Text segment:
** BEGIN **

Simulation overview

Simulation 2 was designed to evaluate 1) the effect of the predominant source of variance (subject or residual), and 2) the use of pixels as replicates, on error rates of tests from different model specifications. We start from the same base image objects and impose known feature-level effects, subject-level variation, and residual variation. We then model abundance, either as sample means or using pixels as replicates, before comparing false and true positive rates.

Load dependencies

library(matrixStats)
library(broom.mixed)
library(emmeans)
library(ggpubr)
library(lmerTest)
library(dplyr)
library(tidyr)
library(ggplot2)
library(Cardinal)
library(data.table)

RNGkind(kind = "L'Ecuyer-CMRG")

source("Utilities.R")
source("SimulationUtilities.R")

setCardinalVerbose(verbose = FALSE)

Define the base image and sample structure

We first define the baseline intensity level, a constant target pixel standard deviation, and the sample design. The simulation uses 16 samples, corresponding to 8 subjects crossed with a binary tissue indicator and a binary condition indicator. Each subject has 2 tissues, but only 1 condition.

** END **

Short task 1:
According to the simulation overview, how many samples does the simulation use, and how are they structured?
Short task 2:
Please carry on writing the simulation overview from its last sentence.

Extracted entries:
** BEGIN **

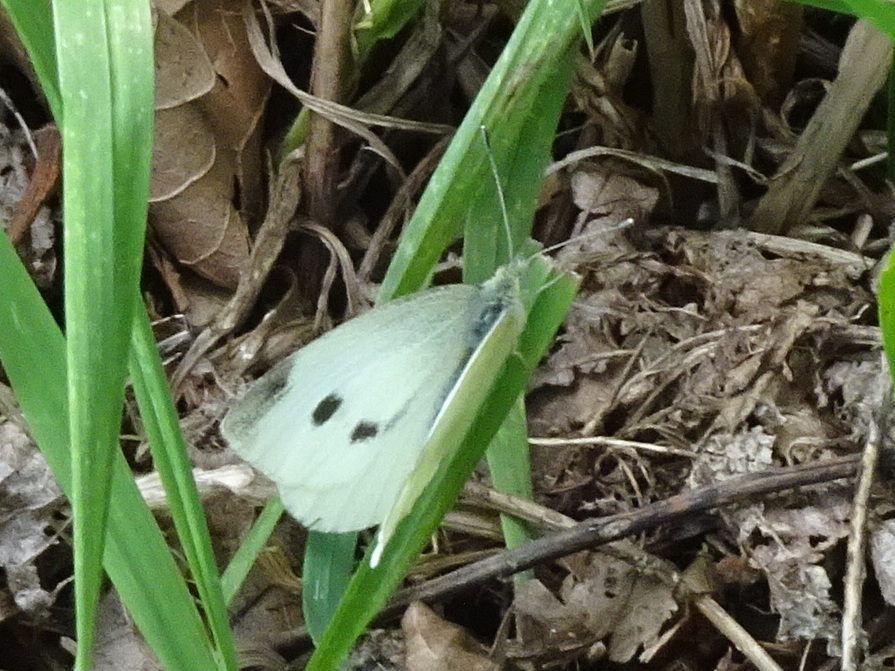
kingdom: Animalia
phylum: Arthropoda
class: Insecta
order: Lepidoptera
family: Pieridae
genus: Pieris
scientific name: Pieris rapae
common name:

** END **

Answer 1:
The simulation uses 16 samples: 8 subjects crossed with a binary tissue indicator and a binary condition indicator, where each subject has 2 tissues but only 1 condition.

Answer 2:
baseline <- 50
pixel_sd <- 45

pdx <- PositionDataFrame(expand_grid(x = 1:100, y = 1:100))
pdx$all <- TRUE
fdx <- MassDataFrame(1:3000)
fdx$all <- baseline

samples <- data.frame(
  subject = c(1:8, 1:8),
  tissue = c(rep(0, 8), rep(1, 8)),
  condition = c(rep(0, 4), rep(1, 4), rep(0, 4), rep(1, 4))
) |>
  mutate(id = paste0(subject, "_", tissue, "_", condition))

knitr::kable(samples)

subject	tissue	condition	id
1	0	0	1_0_0
2	0	0	2_0_0
3	0	0	3_0_0
4	0	0	4_0_0
5	0	1	5_0_1
6	0	1	6_0_1
7	0	1	7_0_1
8	0	1	8_0_1
1	1	0	1_1_0
2	1	0	2_1_0
3	1	0	3_1_0
4	1	0	4_1_0
5	1	1	5_1_1
6	1	1	6_1_1
7	1	1	7_1_1
8	1	1	8_1_1

Load the starting image objects

The code below was used to generate the base images for the Simulation 1 and 2. Theoretically it can be replicated with the code below, but the use of MulticoreParam and RNG seeds complicates random number generation, and may generate different results on different machines. We will instead load the images from the RData object supplied on MassIVE.

#set.seed(123, kind = "L'Ecuyer-CMRG")
# sim_list_original <- list()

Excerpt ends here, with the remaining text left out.